Stored rows:
+++
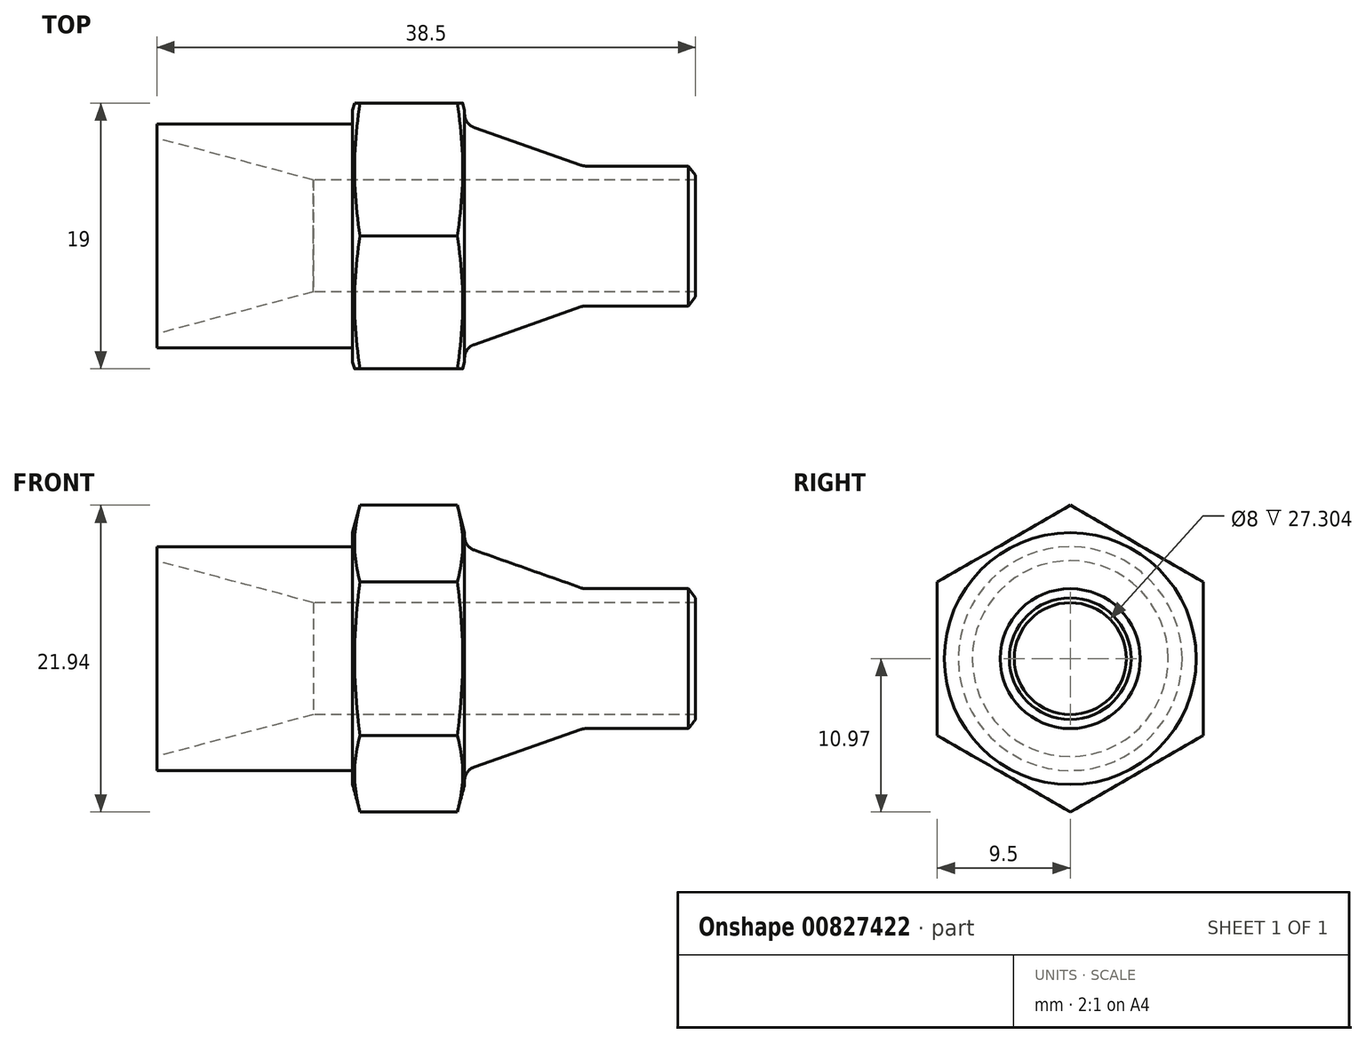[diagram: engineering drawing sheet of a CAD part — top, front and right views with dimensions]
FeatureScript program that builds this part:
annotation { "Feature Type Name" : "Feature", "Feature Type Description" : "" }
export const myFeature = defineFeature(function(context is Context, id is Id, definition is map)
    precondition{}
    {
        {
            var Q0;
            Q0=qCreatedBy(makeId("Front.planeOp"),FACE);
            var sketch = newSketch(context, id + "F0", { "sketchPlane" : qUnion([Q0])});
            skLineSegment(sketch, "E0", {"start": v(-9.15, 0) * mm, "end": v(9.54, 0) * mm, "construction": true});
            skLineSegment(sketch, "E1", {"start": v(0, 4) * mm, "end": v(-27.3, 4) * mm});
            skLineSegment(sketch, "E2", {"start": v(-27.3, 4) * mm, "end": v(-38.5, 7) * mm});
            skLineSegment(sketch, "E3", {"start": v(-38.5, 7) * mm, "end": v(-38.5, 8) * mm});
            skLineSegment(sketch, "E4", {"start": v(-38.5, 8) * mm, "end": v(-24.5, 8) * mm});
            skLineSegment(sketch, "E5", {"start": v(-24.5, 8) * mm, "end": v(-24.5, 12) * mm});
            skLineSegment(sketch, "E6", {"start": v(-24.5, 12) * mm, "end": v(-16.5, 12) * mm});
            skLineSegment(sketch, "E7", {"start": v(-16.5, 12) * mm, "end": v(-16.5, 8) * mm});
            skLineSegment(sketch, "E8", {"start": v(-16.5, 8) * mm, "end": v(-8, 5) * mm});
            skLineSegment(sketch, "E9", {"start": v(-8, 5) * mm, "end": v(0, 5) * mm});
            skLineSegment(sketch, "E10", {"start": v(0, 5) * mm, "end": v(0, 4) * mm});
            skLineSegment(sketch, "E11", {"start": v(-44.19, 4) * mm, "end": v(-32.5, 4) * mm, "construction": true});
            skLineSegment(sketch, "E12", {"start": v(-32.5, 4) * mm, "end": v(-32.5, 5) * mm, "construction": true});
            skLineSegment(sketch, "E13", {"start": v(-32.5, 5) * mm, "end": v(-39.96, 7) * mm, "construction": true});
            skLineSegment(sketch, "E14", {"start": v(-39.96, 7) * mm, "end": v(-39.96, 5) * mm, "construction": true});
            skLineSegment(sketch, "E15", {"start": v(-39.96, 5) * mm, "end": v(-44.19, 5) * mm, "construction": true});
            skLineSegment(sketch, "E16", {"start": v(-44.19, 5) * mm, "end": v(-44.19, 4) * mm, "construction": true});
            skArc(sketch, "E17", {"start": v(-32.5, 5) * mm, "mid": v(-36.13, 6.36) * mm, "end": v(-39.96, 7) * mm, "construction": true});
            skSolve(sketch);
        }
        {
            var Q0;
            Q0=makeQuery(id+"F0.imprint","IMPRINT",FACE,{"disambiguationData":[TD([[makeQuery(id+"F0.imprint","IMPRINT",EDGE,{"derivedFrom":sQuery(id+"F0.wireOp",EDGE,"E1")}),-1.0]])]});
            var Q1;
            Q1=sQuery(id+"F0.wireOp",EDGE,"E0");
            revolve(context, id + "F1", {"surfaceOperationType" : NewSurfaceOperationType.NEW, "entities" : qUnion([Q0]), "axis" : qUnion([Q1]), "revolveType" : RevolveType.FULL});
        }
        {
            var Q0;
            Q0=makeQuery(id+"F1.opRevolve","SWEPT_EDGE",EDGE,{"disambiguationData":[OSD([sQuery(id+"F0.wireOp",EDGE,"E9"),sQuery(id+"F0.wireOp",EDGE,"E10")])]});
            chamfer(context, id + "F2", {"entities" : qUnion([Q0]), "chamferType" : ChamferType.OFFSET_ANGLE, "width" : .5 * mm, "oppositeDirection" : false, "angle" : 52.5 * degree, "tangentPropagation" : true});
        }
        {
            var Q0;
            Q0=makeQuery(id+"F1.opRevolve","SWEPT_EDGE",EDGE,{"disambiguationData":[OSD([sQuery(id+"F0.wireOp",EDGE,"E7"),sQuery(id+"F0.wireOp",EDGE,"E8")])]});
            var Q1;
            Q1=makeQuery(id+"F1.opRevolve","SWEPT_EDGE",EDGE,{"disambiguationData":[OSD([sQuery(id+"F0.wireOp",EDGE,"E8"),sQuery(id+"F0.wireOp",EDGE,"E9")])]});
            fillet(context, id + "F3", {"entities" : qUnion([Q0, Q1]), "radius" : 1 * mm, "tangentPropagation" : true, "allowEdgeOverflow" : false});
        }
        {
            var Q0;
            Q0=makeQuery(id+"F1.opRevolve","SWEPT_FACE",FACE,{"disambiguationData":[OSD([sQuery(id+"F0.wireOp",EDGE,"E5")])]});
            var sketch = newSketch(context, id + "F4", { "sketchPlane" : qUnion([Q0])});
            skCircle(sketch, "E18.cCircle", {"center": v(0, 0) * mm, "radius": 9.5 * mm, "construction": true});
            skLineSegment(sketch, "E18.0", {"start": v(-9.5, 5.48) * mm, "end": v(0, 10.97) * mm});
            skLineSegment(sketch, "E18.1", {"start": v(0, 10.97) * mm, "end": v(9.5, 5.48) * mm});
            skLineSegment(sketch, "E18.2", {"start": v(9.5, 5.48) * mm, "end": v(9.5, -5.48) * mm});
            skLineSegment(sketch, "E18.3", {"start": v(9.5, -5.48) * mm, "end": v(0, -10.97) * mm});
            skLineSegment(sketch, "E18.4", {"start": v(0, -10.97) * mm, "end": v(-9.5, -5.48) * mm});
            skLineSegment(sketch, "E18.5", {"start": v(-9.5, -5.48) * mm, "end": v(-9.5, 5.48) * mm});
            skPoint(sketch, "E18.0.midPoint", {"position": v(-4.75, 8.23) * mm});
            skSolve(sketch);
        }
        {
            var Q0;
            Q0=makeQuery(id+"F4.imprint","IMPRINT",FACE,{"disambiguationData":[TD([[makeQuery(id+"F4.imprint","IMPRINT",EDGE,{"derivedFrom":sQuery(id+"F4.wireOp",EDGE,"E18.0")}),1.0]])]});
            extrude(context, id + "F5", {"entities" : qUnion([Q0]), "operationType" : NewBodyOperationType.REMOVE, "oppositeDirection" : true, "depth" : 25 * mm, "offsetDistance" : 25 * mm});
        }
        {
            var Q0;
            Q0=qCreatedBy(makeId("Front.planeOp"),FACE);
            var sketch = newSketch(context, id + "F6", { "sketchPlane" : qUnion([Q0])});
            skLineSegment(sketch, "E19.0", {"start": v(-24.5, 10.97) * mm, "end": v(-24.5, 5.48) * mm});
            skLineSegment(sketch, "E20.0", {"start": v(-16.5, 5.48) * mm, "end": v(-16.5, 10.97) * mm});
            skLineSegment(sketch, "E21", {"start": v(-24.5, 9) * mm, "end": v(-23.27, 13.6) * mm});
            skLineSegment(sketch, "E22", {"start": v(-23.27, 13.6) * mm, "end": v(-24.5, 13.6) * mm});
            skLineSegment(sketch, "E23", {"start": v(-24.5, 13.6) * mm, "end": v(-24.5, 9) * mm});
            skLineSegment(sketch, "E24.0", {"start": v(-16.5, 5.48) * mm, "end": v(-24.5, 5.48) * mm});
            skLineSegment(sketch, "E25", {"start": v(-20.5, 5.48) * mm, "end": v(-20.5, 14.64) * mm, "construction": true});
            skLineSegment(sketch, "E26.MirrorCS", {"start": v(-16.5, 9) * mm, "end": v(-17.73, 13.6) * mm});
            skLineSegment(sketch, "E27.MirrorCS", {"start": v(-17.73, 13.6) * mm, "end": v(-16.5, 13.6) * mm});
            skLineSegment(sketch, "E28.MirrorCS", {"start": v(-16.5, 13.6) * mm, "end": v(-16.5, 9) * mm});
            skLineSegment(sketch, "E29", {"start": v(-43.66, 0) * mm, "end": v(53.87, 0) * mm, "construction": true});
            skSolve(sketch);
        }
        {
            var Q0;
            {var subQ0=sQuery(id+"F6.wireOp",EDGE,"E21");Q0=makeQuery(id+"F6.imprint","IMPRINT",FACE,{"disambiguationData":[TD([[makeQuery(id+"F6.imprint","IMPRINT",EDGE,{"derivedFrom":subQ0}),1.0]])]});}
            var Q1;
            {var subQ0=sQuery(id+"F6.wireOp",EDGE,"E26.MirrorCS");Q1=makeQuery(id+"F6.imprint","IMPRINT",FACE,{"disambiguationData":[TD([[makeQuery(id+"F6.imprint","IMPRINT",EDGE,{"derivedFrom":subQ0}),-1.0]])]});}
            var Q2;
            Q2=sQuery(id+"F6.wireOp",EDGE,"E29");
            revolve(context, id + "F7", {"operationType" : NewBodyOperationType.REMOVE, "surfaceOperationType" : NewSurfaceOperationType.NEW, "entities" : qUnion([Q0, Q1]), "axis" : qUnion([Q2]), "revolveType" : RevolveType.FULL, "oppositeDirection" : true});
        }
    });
+++
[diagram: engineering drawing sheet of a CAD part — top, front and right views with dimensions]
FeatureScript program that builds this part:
+++
Written task: How many of the lines above contain the string "tangentPropagation", matching case exactly? Reply with only the number.

Exercise result: 2